TASK DIRECTIONS
Please reproduce word for word the data below, from its first line through the line that contains "cómo debes hacerlo.", including both of those lines.

[Opening RECORDS TO PROCESS section]

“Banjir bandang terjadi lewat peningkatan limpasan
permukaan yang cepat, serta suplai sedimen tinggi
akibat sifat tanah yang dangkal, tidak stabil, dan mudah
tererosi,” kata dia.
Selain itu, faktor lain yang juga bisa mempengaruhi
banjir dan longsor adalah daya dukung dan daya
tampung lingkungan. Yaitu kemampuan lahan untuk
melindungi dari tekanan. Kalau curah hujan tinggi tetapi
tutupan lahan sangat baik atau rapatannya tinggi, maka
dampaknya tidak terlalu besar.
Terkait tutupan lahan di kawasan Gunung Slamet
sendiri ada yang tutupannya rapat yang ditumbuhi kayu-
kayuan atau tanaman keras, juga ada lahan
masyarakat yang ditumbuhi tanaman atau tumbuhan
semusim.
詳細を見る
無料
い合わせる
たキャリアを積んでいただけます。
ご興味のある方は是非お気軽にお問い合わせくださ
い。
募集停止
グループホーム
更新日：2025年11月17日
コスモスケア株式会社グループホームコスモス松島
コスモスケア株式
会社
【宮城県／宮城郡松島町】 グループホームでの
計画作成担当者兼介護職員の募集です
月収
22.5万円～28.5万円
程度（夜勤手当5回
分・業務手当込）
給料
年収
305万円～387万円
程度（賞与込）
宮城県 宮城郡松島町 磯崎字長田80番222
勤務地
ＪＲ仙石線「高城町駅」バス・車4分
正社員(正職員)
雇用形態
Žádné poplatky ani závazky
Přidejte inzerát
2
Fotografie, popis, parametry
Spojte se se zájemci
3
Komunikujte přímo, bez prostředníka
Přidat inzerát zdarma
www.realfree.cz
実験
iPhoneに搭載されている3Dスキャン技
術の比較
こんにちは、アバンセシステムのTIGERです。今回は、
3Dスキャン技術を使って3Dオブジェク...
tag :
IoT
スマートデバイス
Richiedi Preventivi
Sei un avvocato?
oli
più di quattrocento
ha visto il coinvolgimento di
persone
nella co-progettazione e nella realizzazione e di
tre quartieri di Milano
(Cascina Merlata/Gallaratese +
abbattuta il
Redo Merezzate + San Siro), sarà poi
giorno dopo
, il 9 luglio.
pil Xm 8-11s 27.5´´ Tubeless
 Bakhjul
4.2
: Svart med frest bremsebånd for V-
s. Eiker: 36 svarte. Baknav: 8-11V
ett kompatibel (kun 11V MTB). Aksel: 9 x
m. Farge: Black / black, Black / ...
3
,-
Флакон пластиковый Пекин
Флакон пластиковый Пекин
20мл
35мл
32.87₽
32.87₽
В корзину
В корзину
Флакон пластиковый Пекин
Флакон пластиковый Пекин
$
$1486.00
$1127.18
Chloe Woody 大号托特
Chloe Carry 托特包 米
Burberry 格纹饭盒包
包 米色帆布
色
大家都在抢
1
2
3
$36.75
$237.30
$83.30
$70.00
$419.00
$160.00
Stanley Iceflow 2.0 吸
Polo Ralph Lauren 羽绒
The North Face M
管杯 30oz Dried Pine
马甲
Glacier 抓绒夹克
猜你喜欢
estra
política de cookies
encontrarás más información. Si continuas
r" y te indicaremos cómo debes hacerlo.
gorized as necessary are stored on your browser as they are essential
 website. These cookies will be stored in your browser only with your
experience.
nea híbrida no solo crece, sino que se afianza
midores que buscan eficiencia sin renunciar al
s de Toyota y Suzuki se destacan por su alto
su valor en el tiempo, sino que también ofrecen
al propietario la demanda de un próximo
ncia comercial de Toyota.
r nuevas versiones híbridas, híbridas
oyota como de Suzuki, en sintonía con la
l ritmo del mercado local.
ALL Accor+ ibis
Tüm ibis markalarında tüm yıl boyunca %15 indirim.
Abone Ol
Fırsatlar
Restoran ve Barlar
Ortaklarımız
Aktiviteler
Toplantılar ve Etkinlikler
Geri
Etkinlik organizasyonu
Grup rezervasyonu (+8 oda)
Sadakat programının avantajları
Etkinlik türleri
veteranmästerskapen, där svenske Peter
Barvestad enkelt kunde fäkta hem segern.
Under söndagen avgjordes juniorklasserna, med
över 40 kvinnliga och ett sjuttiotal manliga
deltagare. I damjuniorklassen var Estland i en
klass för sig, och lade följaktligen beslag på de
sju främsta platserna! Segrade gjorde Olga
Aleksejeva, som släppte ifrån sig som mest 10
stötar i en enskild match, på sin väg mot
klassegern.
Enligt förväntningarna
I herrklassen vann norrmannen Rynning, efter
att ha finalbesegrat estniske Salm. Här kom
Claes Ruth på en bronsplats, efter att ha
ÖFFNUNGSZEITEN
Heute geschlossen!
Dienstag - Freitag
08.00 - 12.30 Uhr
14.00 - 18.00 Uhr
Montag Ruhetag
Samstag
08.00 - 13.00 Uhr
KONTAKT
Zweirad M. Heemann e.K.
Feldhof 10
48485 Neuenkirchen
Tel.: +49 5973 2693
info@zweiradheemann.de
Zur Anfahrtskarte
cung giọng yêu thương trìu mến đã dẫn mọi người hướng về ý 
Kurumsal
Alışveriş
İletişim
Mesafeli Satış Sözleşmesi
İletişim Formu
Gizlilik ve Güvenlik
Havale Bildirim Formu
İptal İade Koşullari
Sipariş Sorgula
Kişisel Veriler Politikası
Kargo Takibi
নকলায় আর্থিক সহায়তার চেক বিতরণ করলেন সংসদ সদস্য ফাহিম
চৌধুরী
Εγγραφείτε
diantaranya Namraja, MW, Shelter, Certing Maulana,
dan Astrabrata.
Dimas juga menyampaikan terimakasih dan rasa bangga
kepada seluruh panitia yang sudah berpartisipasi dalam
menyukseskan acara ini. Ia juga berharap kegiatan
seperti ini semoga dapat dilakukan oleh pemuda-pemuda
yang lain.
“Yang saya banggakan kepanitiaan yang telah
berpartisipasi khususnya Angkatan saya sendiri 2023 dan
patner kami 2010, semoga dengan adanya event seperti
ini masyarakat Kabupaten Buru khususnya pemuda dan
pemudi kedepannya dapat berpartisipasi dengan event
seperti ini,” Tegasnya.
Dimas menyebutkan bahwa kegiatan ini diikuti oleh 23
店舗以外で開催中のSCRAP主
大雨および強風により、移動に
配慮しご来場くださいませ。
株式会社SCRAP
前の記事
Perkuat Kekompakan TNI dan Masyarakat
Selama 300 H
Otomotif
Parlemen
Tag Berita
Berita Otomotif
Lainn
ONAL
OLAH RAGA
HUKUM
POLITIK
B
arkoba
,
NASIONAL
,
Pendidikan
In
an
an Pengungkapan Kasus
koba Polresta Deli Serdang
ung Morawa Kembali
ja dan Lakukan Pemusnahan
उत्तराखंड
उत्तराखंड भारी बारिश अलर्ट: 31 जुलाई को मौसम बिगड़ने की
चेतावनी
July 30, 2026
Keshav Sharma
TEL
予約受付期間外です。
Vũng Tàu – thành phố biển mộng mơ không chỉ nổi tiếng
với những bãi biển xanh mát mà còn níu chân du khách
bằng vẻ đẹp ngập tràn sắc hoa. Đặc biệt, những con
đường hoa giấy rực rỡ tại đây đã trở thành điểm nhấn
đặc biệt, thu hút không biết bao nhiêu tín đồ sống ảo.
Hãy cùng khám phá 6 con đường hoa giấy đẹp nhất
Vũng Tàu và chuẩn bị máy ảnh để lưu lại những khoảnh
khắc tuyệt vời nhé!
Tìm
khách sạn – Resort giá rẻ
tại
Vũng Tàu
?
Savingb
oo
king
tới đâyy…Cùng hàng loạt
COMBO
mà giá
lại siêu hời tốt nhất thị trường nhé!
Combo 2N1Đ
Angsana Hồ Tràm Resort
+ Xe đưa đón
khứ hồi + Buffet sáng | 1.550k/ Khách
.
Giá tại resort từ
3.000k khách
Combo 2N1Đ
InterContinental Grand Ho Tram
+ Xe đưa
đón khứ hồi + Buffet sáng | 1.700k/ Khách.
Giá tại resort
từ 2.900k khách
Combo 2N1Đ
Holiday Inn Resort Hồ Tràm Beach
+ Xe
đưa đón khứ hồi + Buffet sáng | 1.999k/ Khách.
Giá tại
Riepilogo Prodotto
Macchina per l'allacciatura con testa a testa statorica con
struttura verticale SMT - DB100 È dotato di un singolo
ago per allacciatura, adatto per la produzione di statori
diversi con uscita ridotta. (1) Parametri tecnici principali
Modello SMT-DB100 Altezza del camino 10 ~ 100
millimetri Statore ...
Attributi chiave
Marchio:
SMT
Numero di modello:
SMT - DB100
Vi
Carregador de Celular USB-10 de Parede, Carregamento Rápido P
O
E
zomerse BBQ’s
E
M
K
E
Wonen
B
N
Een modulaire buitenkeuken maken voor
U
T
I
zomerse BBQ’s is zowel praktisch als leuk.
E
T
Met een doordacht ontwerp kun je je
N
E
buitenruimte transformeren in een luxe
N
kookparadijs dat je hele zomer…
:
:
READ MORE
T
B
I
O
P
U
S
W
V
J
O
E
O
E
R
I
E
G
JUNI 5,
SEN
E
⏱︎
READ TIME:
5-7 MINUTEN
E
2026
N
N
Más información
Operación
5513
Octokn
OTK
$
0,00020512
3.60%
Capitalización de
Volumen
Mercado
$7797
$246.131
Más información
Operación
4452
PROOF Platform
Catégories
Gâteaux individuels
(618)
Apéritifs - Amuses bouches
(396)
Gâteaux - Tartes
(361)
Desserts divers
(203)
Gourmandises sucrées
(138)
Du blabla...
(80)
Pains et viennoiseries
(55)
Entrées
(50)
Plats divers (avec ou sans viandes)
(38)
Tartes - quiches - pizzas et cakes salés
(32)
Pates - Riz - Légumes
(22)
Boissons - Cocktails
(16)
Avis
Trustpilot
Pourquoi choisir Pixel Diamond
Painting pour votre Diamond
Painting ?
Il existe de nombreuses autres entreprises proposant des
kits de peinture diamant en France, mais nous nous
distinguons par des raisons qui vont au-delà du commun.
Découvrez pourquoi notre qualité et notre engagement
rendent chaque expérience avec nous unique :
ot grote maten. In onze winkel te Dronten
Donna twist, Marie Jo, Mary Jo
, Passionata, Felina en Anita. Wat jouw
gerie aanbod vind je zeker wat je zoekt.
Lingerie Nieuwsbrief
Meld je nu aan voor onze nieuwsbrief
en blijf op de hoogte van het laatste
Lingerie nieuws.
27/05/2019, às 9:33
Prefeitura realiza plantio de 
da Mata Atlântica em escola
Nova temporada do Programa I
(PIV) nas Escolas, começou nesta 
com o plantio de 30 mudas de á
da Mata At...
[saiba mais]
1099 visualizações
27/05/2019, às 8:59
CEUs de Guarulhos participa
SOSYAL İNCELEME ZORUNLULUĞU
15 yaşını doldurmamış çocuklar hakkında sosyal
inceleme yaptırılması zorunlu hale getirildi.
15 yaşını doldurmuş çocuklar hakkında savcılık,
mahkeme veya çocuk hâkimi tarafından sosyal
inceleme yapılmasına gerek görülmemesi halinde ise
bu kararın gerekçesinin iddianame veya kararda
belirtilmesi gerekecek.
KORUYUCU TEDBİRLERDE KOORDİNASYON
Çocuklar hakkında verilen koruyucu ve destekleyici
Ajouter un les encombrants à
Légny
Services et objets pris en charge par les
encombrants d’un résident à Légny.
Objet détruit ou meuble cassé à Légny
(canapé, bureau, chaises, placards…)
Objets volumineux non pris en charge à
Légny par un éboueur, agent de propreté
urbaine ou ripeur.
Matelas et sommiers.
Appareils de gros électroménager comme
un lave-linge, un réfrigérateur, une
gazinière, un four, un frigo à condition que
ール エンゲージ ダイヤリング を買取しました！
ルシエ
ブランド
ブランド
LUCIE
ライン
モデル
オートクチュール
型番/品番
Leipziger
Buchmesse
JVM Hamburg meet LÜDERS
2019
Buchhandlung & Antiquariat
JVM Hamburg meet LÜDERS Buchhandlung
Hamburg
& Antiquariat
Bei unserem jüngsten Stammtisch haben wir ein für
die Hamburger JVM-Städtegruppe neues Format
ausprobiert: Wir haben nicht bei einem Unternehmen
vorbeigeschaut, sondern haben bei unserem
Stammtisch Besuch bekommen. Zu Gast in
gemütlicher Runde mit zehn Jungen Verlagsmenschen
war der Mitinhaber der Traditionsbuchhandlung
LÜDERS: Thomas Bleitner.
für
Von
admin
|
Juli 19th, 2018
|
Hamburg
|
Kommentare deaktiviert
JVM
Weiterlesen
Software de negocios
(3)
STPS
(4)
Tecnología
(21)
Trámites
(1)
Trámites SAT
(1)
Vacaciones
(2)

[Closing RECORDS TO PROCESS section]

RESULT
“Banjir bandang terjadi lewat peningkatan limpasan
permukaan yang cepat, serta suplai sedimen tinggi
akibat sifat tanah yang dangkal, tidak stabil, dan mudah
tererosi,” kata dia.
Selain itu, faktor lain yang juga bisa mempengaruhi
banjir dan longsor adalah daya dukung dan daya
tampung lingkungan. Yaitu kemampuan lahan untuk
melindungi dari tekanan. Kalau curah hujan tinggi tetapi
tutupan lahan sangat baik atau rapatannya tinggi, maka
dampaknya tidak terlalu besar.
Terkait tutupan lahan di kawasan Gunung Slamet
sendiri ada yang tutupannya rapat yang ditumbuhi kayu-
kayuan atau tanaman keras, juga ada lahan
masyarakat yang ditumbuhi tanaman atau tumbuhan
semusim.
詳細を見る
無料
い合わせる
たキャリアを積んでいただけます。
ご興味のある方は是非お気軽にお問い合わせくださ
い。
募集停止
グループホーム
更新日：2025年11月17日
コスモスケア株式会社グループホームコスモス松島
コスモスケア株式
会社
【宮城県／宮城郡松島町】 グループホームでの
計画作成担当者兼介護職員の募集です
月収
22.5万円～28.5万円
程度（夜勤手当5回
分・業務手当込）
給料
年収
305万円～387万円
程度（賞与込）
宮城県 宮城郡松島町 磯崎字長田80番222
勤務地
ＪＲ仙石線「高城町駅」バス・車4分
正社員(正職員)
雇用形態
Žádné poplatky ani závazky
Přidejte inzerát
2
Fotografie, popis, parametry
Spojte se se zájemci
3
Komunikujte přímo, bez prostředníka
Přidat inzerát zdarma
www.realfree.cz
実験
iPhoneに搭載されている3Dスキャン技
術の比較
こんにちは、アバンセシステムのTIGERです。今回は、
3Dスキャン技術を使って3Dオブジェク...
tag :
IoT
スマートデバイス
Richiedi Preventivi
Sei un avvocato?
oli
più di quattrocento
ha visto il coinvolgimento di
persone
nella co-progettazione e nella realizzazione e di
tre quartieri di Milano
(Cascina Merlata/Gallaratese +
abbattuta il
Redo Merezzate + San Siro), sarà poi
giorno dopo
, il 9 luglio.
pil Xm 8-11s 27.5´´ Tubeless
 Bakhjul
4.2
: Svart med frest bremsebånd for V-
s. Eiker: 36 svarte. Baknav: 8-11V
ett kompatibel (kun 11V MTB). Aksel: 9 x
m. Farge: Black / black, Black / ...
3
,-
Флакон пластиковый Пекин
Флакон пластиковый Пекин
20мл
35мл
32.87₽
32.87₽
В корзину
В корзину
Флакон пластиковый Пекин
Флакон пластиковый Пекин
$
$1486.00
$1127.18
Chloe Woody 大号托特
Chloe Carry 托特包 米
Burberry 格纹饭盒包
包 米色帆布
色
大家都在抢
1
2
3
$36.75
$237.30
$83.30
$70.00
$419.00
$160.00
Stanley Iceflow 2.0 吸
Polo Ralph Lauren 羽绒
The North Face M
管杯 30oz Dried Pine
马甲
Glacier 抓绒夹克
猜你喜欢
estra
política de cookies
encontrarás más información. Si continuas
r" y te indicaremos cómo debes hacerlo.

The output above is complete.